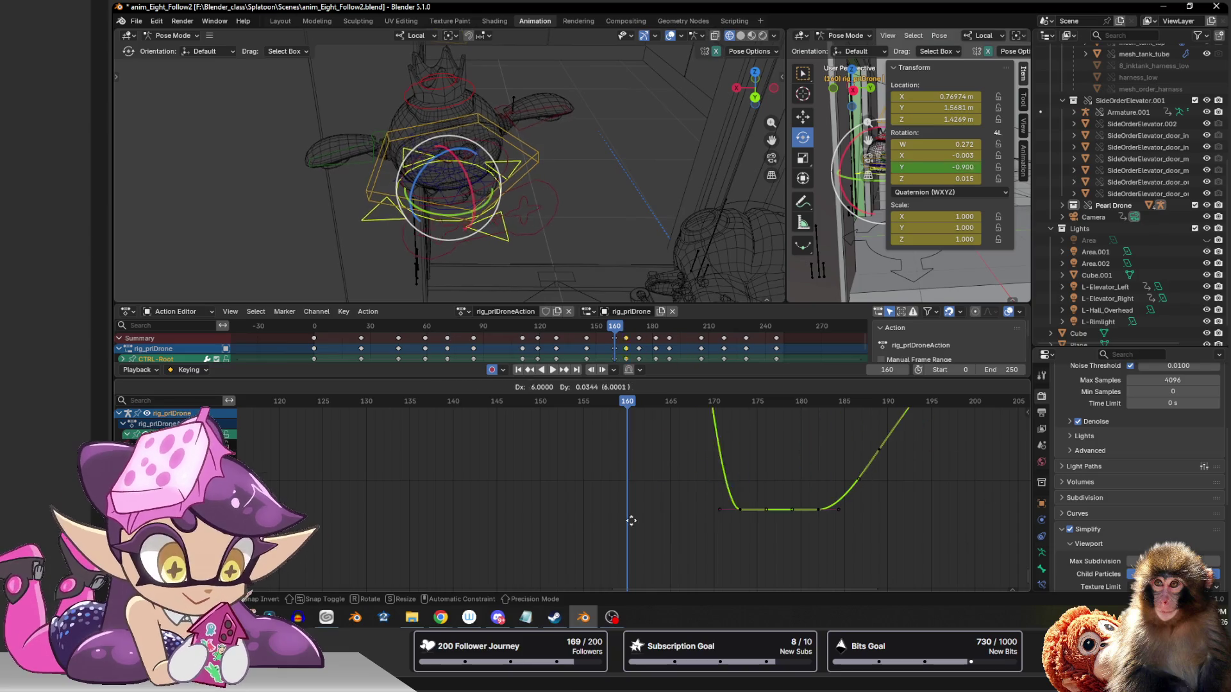
key("ctrl+z")
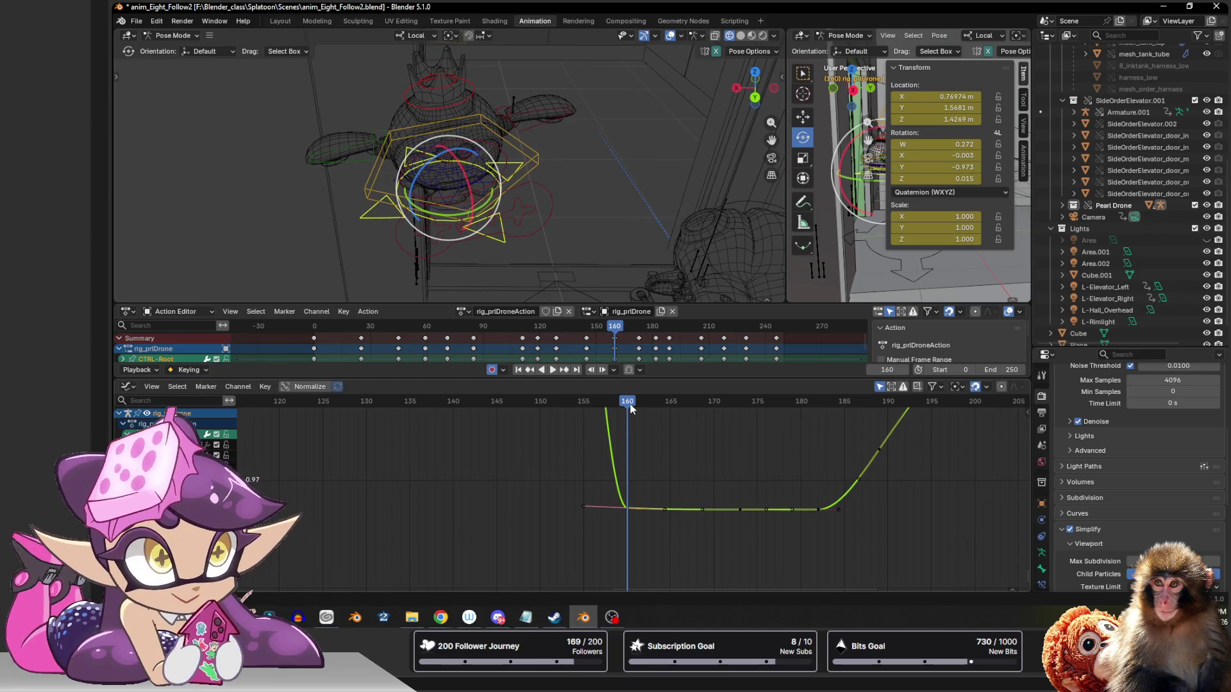
left_click_drag(631, 403, 702, 409)
mouse_move(789, 410)
left_mouse_down()
mouse_move(933, 414)
mouse_move(605, 415)
mouse_move(704, 415)
mouse_move(626, 421)
left_mouse_up()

- [Task instructions]:
Copy out all of the material exactly as written, without its pictures.

- [Output of the task]:
key("ctrl+z")
left_click_drag(631, 403, 702, 409)
mouse_move(789, 410)
left_mouse_down()
mouse_move(933, 414)
mouse_move(605, 415)
mouse_move(704, 415)
mouse_move(626, 421)
left_mouse_up()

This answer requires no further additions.